Pharmacology 4th Edition (2012) (pdf) Brenner &... Here

They think I am studying the mechanisms of action. They see me in the library every night with the heavy, physical copy of Brenner and Stevens splayed open on the desk. They don't know that I have gutted the digital version. This PDF file is the only place I can safely write the truth about Project Lethe.

Professor Sterling adjusted his glasses and stared at the digital glow of his monitor. For three hours, he had been trying to find a specific drug interaction table in his digital library, and there it was, the exact file name he needed: Pharmacology 4th Edition (2012) (PDF) Brenner &...

He stood up, his hands shaking slightly, and pulled it from the shelf: Pharmacology, 4th Edition, 2012, Brenner & Stevens.
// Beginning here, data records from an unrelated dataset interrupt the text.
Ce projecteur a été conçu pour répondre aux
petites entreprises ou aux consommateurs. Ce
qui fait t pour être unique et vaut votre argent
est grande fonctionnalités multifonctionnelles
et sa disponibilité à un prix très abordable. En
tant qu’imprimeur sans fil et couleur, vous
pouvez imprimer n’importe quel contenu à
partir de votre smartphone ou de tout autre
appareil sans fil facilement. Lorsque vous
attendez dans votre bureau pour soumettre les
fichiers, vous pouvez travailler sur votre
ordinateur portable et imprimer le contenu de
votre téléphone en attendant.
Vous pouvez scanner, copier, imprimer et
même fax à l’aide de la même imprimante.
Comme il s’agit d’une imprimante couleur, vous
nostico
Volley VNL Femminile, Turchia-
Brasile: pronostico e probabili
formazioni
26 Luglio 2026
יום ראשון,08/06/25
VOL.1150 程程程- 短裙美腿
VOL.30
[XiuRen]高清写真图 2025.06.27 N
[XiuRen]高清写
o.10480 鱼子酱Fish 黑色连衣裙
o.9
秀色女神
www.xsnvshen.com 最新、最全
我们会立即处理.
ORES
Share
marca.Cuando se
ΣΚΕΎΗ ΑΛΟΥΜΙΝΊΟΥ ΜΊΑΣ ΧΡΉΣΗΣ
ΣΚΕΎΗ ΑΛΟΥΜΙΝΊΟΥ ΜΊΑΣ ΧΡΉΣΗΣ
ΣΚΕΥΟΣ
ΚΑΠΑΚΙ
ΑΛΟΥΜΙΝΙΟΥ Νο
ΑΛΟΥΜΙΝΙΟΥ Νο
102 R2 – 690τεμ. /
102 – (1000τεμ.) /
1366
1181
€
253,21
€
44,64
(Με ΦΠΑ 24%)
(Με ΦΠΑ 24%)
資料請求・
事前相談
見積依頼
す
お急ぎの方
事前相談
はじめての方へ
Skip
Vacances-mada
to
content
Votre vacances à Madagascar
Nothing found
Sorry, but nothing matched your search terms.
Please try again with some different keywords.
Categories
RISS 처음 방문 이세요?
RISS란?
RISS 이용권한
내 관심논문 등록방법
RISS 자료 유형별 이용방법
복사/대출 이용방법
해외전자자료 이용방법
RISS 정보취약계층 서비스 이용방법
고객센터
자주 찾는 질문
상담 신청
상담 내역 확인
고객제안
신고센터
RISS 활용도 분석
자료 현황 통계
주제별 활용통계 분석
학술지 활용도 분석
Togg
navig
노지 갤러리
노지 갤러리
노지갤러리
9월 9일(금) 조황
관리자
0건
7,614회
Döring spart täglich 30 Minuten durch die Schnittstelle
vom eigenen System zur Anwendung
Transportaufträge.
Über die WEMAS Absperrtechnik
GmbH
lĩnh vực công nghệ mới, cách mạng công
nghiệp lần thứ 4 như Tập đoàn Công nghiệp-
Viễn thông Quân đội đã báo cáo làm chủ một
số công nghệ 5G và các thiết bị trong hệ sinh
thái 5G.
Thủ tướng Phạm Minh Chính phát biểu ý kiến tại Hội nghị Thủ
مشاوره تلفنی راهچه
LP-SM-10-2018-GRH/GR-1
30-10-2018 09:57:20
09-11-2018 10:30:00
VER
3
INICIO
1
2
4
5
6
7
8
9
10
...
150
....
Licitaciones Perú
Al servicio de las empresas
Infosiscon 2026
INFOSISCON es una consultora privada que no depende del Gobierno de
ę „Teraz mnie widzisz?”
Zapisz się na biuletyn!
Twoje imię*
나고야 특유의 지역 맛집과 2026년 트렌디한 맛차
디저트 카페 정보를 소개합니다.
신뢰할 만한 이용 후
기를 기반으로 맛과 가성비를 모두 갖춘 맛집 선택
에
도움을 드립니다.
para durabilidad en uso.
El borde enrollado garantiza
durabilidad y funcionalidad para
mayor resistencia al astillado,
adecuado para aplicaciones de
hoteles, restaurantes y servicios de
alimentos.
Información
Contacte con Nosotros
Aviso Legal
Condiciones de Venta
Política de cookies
They think I am studying the mechanisms of action

To the untrained eye looking at this PDF, this section appears to be Chapter 5: Drug Absorption and Distribution. But if you are reading this, you have bypassed the cipher. This PDF file is the only place I

Sterling sat back, breathless. He looked over at his office bookshelf. Towering among dozens of heavy medical volumes was a thick, worn-out paperback with a blue and white cover.

Sterling’s heart skipped. He was a professor of pharmacology, but before that, he had worked in experimental drug development in the early 2010s. He knew what Project Lethe was. It was a classified, highly controversial research initiative aimed at creating a pharmaceutical compound capable of targeted memory erasure for trauma victims. It was abandoned in 2013 due to "unresolvable safety concerns." Or so the public was told.